Rebuilding: One Box at a Time

Tampa Bay residents are helping build homes for hurricane-ravaged Gulf Coast cities — without leaving Florida.

click to enlarge Habitat for Humanity homes under construction in Thibodaux, La. - David Connolly
David Connolly
Habitat for Humanity homes under construction in Thibodaux, La.

The devastation inflicted upon the Gulf Coast by Hurricane Katrina last year was matched only by the philanthropic mood that swept the nation in its aftermath. In the months following one of the deadliest storms in U.S. history, it seemed every charity, school and private enterprise had launched some sort of drive to bring funds, food or shelter to the storm's victims.

But one year later, much of the Gulf Coast is still in ruins. To date, no reconstruction plan is in place for New Orleans. The National Guard continues to patrol some Gulf Coast cities. And local fishermen have just begun pulling trees out of beach waters.

Yet the Red Cross, the largest recipient of donations after the hurricane, left ravaged areas months ago. Food banks stopped sending donations and returned to their own cities' needs.

"It's actually gotten to the point where there is such a dire need [for housing]," says David Connolly, construction director for the Hillsborough County chapter of Habitat for Humanity.

Connolly, a Tampa resident, traveled to Thibodaux, La. over the July 4 weekend to help residents rebuild their small community. He saw for himself the amount of devastation still visible along the Gulf Coast.

"They recovered a little better than New Orleans," he says of the town 60 miles southwest of the Crescent City.

But he says many residents remain homeless.

Habitat for Humanity is one of the few organizations still active in relief work along the Gulf Coast. The 30-year-old organization specializes in building homes for poverty-stricken families, so taking part in the post-Katrina rebuilding effort fit naturally within the Habitat mission. And the group is sending help in uniquely Habitat style; while other organizations ship food, clothes and medicine to storm victims, Habitat is sending homes.

Literally.

"It's a home in a box," says Clinton Mueller, the Hillsborough County chapter's resource director.

A very big box.

Dubbed "Operation Home Delivery," the nationwide program attempts to augment relief efforts by rebuilding a community from hundreds or thousands of miles away. It works like this: Volunteers in, say, Tampa build the interior and exterior frames for a 1,100-square-foot three-bedroom, one-bath house. Then they dissemble the structure and ship it to a Gulf Coast community. At the final destination, volunteers re-assemble the framed home and complete construction with the help of the future residents.
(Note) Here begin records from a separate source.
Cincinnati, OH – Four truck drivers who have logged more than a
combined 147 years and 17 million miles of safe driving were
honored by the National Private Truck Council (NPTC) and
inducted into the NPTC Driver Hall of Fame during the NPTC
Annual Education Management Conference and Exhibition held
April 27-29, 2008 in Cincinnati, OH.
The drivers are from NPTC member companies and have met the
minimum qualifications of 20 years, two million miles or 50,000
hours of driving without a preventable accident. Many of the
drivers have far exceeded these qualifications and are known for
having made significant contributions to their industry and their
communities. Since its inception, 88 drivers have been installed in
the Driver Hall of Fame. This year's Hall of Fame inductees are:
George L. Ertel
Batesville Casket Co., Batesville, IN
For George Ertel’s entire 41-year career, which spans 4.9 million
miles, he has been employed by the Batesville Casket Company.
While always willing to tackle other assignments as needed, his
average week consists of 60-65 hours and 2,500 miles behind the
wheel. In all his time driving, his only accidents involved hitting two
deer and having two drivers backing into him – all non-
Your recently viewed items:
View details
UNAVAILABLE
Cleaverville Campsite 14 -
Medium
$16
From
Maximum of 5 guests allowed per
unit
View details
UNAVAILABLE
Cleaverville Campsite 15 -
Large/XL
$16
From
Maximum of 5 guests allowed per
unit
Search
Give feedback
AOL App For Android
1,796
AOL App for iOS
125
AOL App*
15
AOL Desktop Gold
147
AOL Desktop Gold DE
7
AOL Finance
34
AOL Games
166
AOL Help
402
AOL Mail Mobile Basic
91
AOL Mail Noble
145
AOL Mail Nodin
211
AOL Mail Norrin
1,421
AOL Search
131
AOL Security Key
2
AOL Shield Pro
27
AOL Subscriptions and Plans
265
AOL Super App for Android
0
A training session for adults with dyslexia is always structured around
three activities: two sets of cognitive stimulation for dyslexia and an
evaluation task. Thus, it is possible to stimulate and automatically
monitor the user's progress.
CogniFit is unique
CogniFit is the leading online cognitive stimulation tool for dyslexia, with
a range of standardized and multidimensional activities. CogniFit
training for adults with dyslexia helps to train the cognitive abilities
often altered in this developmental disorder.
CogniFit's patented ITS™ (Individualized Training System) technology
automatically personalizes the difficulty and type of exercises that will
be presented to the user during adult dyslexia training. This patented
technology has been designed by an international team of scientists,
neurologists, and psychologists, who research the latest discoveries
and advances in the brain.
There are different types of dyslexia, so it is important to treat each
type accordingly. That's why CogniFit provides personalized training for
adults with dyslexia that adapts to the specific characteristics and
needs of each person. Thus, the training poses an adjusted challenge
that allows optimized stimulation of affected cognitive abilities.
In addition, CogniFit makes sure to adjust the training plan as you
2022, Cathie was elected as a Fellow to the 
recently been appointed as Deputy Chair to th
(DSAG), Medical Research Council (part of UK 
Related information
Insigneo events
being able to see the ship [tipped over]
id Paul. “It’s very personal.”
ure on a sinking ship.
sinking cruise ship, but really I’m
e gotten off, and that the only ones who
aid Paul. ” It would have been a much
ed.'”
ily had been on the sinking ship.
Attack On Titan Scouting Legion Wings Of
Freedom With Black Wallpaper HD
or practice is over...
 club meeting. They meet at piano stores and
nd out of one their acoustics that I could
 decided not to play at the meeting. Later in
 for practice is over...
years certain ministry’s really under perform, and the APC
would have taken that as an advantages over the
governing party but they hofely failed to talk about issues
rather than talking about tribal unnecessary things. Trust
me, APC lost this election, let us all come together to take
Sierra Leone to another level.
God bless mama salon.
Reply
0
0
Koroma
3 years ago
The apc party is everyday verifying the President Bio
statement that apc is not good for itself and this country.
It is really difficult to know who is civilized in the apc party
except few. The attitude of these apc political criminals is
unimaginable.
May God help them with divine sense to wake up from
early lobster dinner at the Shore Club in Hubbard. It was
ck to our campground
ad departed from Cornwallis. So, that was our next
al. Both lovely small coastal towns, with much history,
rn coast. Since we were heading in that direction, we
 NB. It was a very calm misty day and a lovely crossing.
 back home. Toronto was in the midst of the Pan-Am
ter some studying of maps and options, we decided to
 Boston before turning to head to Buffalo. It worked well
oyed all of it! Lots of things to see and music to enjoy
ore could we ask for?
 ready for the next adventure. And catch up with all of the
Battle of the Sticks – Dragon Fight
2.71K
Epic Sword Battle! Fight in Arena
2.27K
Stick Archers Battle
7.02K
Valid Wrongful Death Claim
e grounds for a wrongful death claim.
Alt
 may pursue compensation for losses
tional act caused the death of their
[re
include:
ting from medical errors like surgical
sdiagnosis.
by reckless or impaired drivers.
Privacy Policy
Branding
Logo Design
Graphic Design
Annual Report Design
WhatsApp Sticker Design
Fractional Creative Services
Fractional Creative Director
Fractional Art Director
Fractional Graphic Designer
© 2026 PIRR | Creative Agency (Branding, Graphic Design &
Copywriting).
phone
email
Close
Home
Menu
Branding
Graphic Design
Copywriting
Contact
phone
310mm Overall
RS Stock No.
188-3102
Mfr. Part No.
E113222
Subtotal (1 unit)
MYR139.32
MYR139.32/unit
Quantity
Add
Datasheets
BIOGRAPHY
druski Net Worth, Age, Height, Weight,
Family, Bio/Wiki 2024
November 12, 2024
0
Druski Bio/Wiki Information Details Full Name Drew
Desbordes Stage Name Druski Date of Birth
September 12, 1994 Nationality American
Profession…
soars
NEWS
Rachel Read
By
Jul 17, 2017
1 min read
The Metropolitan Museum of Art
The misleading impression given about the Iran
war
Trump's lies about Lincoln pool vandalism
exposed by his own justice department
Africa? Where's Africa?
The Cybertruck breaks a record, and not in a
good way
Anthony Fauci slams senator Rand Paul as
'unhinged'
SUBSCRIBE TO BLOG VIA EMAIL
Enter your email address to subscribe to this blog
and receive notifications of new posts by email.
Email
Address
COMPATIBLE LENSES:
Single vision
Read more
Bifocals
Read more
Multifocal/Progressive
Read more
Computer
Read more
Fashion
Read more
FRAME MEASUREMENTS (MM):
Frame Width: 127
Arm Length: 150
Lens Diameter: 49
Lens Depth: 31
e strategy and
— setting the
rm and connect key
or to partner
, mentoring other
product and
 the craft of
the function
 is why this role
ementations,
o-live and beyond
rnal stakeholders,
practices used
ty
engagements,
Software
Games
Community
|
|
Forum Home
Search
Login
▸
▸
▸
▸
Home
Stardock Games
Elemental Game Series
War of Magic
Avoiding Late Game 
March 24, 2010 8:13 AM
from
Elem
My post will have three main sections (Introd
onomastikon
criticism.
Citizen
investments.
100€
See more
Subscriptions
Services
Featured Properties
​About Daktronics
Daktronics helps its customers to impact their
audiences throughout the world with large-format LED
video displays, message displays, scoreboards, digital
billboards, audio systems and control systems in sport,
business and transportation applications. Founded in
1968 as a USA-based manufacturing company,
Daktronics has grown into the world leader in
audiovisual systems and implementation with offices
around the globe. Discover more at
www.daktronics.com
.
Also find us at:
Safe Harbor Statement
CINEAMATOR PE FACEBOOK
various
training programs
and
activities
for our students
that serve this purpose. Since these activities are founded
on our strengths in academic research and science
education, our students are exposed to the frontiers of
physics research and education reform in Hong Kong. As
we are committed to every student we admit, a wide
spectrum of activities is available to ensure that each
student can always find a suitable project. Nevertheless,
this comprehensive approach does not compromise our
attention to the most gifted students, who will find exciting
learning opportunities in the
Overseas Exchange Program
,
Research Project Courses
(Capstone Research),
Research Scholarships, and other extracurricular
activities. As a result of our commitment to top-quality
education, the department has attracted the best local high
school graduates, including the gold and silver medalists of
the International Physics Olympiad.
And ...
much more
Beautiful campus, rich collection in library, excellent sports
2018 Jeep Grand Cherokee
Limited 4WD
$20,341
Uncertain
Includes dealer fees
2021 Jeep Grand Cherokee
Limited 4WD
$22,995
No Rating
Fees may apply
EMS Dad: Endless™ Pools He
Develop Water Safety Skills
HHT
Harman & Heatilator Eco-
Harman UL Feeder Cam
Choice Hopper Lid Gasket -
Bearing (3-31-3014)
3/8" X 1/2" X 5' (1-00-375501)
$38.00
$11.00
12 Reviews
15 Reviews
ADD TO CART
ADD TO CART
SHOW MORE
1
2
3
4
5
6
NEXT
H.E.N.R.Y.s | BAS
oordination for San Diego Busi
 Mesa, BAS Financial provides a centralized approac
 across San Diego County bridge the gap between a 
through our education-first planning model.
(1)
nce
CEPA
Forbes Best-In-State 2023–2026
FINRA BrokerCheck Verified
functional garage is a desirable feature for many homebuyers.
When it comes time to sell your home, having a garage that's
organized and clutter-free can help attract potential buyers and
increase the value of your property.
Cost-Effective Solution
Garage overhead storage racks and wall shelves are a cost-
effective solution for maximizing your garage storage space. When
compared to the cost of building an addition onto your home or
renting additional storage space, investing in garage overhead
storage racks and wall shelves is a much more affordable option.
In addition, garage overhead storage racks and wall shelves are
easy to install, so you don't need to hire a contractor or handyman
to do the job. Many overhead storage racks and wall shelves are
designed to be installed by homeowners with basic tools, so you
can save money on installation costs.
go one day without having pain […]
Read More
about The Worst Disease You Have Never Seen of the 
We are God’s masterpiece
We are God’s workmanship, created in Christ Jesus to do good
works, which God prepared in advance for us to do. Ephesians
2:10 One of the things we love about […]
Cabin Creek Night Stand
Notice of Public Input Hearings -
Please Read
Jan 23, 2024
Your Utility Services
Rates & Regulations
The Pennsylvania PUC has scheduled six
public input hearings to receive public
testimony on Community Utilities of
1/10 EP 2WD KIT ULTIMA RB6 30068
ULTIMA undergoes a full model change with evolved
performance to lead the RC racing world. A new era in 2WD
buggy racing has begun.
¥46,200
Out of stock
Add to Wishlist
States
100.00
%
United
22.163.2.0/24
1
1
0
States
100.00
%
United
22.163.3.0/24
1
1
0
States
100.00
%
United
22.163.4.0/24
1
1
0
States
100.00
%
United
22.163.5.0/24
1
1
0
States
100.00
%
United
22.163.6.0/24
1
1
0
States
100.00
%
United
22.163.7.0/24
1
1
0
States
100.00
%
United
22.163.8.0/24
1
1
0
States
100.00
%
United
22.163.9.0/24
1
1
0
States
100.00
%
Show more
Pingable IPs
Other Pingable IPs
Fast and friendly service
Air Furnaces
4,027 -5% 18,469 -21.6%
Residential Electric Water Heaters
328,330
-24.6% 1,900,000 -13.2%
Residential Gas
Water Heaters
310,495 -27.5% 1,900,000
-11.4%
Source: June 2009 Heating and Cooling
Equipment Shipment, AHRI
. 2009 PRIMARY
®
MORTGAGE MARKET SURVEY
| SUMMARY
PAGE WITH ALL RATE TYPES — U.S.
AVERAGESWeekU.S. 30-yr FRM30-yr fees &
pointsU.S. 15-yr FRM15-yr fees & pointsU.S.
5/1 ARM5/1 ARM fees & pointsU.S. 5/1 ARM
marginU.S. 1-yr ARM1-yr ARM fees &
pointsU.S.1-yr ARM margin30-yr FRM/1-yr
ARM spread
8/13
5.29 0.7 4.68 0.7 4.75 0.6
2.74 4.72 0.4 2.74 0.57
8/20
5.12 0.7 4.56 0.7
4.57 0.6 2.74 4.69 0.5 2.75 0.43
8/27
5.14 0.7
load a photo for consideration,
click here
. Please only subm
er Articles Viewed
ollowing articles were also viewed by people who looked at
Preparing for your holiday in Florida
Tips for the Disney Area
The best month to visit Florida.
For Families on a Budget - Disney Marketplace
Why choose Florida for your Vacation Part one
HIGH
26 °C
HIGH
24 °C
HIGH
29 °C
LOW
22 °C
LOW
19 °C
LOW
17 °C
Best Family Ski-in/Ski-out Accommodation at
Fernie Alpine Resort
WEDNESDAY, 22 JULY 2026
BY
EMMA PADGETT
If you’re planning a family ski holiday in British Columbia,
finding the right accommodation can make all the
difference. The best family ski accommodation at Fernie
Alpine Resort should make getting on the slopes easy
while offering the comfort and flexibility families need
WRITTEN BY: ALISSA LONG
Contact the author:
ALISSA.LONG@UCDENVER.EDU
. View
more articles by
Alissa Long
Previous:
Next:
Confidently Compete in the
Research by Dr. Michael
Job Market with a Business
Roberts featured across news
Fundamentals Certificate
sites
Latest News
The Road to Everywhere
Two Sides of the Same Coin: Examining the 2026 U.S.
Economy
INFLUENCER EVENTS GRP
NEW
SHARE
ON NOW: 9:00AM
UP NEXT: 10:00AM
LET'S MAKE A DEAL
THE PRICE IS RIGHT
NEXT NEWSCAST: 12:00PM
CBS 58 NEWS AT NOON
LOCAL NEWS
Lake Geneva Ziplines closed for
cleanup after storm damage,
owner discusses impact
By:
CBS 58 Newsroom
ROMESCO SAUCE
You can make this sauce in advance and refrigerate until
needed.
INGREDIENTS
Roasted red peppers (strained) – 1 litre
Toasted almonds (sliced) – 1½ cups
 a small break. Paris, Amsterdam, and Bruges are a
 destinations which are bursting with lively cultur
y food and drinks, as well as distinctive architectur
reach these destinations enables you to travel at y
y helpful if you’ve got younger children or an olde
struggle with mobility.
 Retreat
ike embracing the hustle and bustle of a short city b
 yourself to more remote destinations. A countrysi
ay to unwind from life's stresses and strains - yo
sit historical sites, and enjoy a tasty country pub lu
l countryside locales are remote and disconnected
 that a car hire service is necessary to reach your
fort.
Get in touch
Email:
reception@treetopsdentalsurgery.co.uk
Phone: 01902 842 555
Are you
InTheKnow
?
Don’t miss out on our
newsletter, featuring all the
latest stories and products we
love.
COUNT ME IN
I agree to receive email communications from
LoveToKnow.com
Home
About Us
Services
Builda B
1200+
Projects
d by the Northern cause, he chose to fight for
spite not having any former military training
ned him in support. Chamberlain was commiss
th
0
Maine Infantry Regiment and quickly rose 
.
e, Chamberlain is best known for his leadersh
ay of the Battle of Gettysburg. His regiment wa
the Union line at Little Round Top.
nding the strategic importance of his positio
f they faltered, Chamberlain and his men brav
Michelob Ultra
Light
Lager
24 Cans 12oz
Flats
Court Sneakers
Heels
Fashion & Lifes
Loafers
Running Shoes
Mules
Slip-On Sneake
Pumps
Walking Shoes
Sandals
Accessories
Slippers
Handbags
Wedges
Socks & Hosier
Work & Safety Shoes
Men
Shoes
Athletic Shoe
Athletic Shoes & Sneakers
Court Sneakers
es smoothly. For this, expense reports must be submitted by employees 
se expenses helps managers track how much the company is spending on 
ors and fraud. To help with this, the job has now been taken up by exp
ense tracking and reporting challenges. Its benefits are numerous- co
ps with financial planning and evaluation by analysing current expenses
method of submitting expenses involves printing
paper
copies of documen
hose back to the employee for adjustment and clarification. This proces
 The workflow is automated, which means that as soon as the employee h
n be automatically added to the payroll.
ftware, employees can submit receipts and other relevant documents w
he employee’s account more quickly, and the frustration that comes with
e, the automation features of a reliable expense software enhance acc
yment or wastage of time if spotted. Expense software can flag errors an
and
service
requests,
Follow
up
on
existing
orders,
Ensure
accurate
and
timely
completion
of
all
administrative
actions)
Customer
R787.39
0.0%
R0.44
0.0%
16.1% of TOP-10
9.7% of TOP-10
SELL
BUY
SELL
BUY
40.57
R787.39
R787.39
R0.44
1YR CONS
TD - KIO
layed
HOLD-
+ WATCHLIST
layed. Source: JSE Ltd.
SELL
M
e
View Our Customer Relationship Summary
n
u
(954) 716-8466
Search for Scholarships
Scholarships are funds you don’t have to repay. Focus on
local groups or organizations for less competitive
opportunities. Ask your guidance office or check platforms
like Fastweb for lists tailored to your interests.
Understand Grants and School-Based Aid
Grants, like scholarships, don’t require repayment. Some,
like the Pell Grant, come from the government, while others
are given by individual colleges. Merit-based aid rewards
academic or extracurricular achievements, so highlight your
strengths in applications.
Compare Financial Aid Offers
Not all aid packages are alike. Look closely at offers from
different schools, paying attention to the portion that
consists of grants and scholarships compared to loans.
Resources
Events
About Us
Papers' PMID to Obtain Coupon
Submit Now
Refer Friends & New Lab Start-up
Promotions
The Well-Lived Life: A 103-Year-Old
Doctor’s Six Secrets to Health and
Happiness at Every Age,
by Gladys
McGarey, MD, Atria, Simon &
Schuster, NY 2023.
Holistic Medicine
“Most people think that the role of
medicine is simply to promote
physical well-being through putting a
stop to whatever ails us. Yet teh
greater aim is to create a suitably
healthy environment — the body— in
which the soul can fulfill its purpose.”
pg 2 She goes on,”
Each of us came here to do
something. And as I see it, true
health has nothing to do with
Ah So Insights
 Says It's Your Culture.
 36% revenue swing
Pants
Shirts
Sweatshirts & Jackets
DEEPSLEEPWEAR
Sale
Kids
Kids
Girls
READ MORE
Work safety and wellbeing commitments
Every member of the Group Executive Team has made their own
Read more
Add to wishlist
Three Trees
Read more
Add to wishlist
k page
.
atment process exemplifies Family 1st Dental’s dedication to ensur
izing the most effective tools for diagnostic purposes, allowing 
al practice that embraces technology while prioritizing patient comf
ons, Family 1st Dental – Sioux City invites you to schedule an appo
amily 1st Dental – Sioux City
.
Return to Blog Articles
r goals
"It essentially makes it almost like Lincoln logs," Mueller says. "Basically, all the pieces are pre-assembled so it's like snapping them together. It's making the building dramatically quicker."

The whole process can be completed in about a week, he says.

Nationally, Habitat for Humanity has constructed and shipped over 400 homes since the hurricane hit a year ago. The goal is 1,000 by mid-2007.

"There's still a huge amount of people who are displaced in the New Orleans area," Mueller says. "Rome wasn't built in a day, so to speak, and neither will New Orleans."

Each home in a box costs $70,000, paid for by a sponsor. For Hillsborough County's first attempt at the program, the National Association of Realtors is the sponsor.

Construction will begin on Oct. 4. Connolly, the construction director, urges anyone interested to volunteer. Experience is not required.

click to enlarge Habitat for Humanity volunteers hoist a frame as part of Operation Home Delivery. The Pinellas County chapter's volunteers shipped this home in a box to Jackson, Miss. last November. - Jamie Cataldo
Jamie Cataldo
Habitat for Humanity volunteers hoist a frame as part of Operation Home Delivery. The Pinellas County chapter's volunteers shipped this home in a box to Jackson, Miss. last November.

"When I started out, I knew nothing about construction," he says. "I'm used to people who don't know which way the hammer swings."

Other organizations continuing the rebuilding effort include:

* Katrina's Angels (www.katrinasangels.org): This nonprofit based in Winter Haven, Fla., matches evacuee families with a local volunteer who helps the family find housing, jobs and day-to-day living expenses. The organization maintains katrinahousing.org and sponsors several drives for children.

* Relief Spark (www.reliefspark.org): For single mothers and the elderly, attempting to rebuild a flooded home can be a daunting task. Before any rebuilding takes place, owners must "gut" their houses — a dangerous and time-consuming venture. Enter Relief Spark. This New Orleans-based organization has successfully gutted 56 homes (and counting) in the hardest hit areas of the city. A rarity among other rebuilding groups, Relief Spark offers housing in New Orleans to committed volunteers.

* Volunteers of America (www.voa.org): Besides serving food and opening free medical clinics across the Gulf Coast immediately after the storm, the faith-based Volunteers of America recently began a rebuilding program called "One Family At A Time." It focuses on providing a variety of resources to help individual families, one at a time. The 110-year-old organization is looking for monetary donations and volunteers willing to help out along the Gulf Coast.